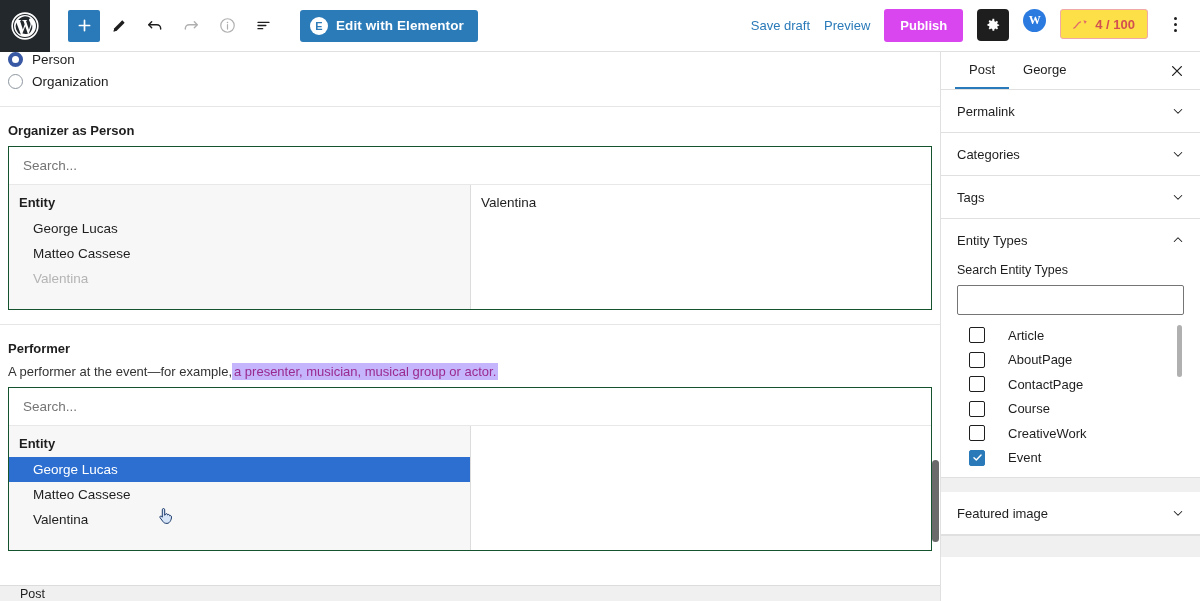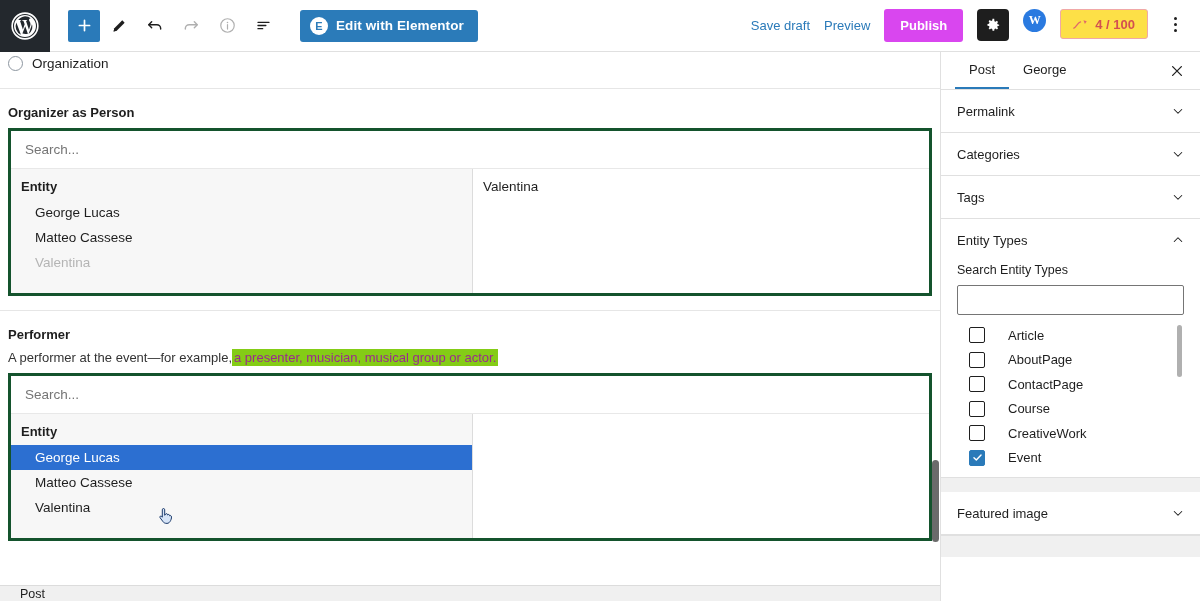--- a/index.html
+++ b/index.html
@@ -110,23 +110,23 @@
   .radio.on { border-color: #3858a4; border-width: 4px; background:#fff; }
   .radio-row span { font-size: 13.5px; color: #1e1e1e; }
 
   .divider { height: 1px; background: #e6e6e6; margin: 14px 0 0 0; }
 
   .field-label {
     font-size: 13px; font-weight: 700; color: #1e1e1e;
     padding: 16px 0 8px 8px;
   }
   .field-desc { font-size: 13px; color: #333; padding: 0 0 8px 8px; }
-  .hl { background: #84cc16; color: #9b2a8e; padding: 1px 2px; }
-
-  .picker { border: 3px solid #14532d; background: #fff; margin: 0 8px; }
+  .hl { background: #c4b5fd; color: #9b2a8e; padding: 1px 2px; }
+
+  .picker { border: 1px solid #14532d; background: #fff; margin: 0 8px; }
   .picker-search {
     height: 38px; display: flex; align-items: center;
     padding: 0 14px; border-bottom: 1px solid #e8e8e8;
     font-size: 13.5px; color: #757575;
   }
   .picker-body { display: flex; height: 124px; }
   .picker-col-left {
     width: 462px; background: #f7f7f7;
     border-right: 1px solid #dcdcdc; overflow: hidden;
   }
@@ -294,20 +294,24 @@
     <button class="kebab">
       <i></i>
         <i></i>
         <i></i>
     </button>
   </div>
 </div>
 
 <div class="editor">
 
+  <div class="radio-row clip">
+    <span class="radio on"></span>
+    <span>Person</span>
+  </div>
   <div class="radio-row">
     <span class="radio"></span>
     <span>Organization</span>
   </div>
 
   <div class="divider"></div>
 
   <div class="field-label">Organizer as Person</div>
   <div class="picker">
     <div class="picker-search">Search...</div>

========================================

What is needed -
Determine how many lines in the data above include the word "display", and state that number only.

Solution to this exercise -
2